Разумеется, Разговорчивый хотел завязать разговор, а Неразговорчивый - нет. Но в подобных ситуациях любой разговорчивый всегда находится в более выгодном положении. Ему достаточно лишь раскрыть рот. Так оно и случилось.
- Да уж, народу сегодня… - начал он.
- Порядочно, - буркнул Неразговорчивый.
- Мне нравится, - продолжил Разговорчивый, нисколько не обескураженный односложным ответом. - Я хочу сказать, переполненный вокзал может действовать на нервы, зато пустой нагоняет тоску. И вот еще, как бы это вам объяснить… Люди, которые едут в отпуск, несмотря на суету, кажутся мне более радостными, более счастливыми, вы согласны?
- Допустим, - сказал Неразговорчивый, выражение глаз которого скрывали от собеседника зеркальные стекла очков.
- Лично я никуда не еду, - сказал Разговорчивый, которого было уже не остановить. - У моей жены больное сердце, и по совету врачей этим летом мы остаемся в городе. Но мне нравится приходить сюда, потому что улица, где я живу, словно вымерла - впечатление такое, будто опять ввели комендантский час. А здесь, на вокзале, полно народу, красивые юноши, красивые загорелые девушки. И люди кажутся лучше, больше смеются, громко окликают друг друга, шутят. Может, потому что, уезжая, надеются найти что-то хорошее там, куда едут. Едут-то за этим, правда?
- Здесь и те, кто возвращается из отпуска, - заметил Неразговорчивый.
- Верно, возвращаются; и тогда я с удовольствием наблюдаю, как человек выходит из вагона, оглядывается, идет по перрону и, увидев наконец встречающего, бросается к нему. И как они обнимаются - не каждый день такое увидишь! А с каким чувством целуются!

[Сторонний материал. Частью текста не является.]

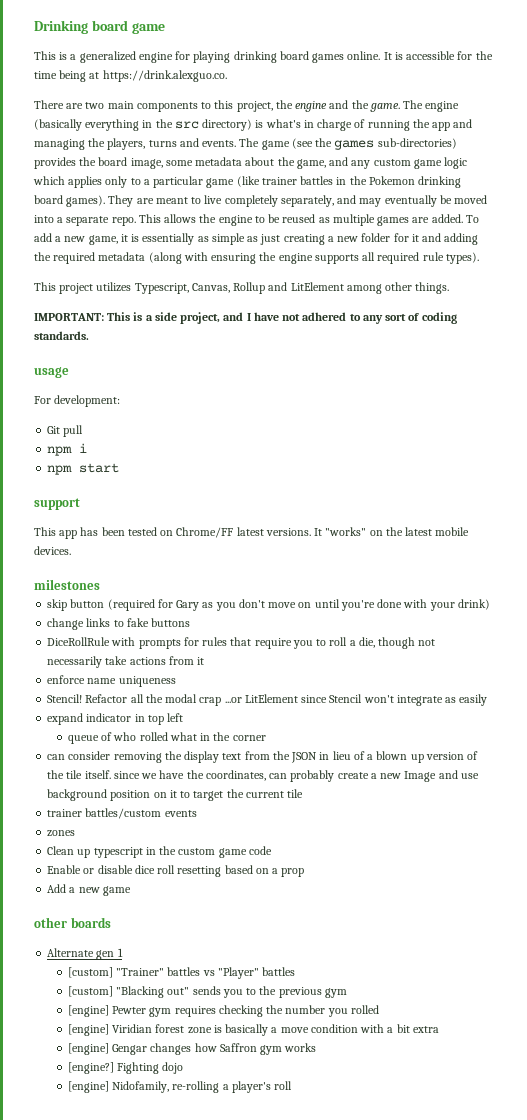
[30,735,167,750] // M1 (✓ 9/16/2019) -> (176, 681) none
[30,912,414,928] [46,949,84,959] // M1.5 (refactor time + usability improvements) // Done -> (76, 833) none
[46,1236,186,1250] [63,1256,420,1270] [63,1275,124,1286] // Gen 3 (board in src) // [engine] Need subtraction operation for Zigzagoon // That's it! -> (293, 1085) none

В такие минуты все друг друга любят, хотя, может, через час они поссорятся, и снова все вернется в привычное русло. И приехавшему есть что рассказать; даже если во время отпуска не случилось ничего особенного, в рассказе появляются новые краски, и неожиданно дни отдыха становятся ярче, чем были на самом деле: плохое оказывается смешным, хорошее - неповторимым. Согласны?
- Не знаю. Никогда не рассказываю о том, что было со мной во время отпуска…
- Немало и таких, как вы, - таких, что держат все в себе, как драгоценную тайну, лелеют всю зиму воспоминания, словно комнатное растение, купленное летом. И, может быть, вернувшись из отпуска, замечают, как они соскучились по своему любимому старому городу. Улица, где они живут, уже не кажется им такой унылой, как обычно. Они строят планы, думая про себя: "Эта зима будет лучше, чем прошлая". Возможно, этим планам и не суждено осуществиться, но что с того? А те, кто уезжает? Пусть от подготовки к поездке они устают больше, чем за неделю на работе, зато они надеются. Надеются, что в местах, куда они едут, их ждет что-то новое - то, что изменит их жизнь. А может, им достаточно будет нескольких летних фотографий, чтобы рассматривать их зимними вечерами. Как вы думаете?
- Думаю, - ухмыльнулся Неразговорчивый, - что вы злоупотребляете пивом.
- Вы как моя жена, - вздохнул старик, - она тоже так считает. Но знаете, как только я понял, что никуда не поеду, я сказал себе: что же мне теперь - сидеть дома, бурчать себе под нос, смотреть передачи о пробках на дорогах или завидовать тем, кто уехал? Когда я прихожу сюда, то чувствую себя частью праздника, представляю, что я на море, в горах или там, где меня ждет что-то особенное. Посмотрите, например, на ту девушку: у нее на спине написано "Ocean Beach". Глядя на нее, я вижу себя под пальмами, вдыхаю свежий морской воздух.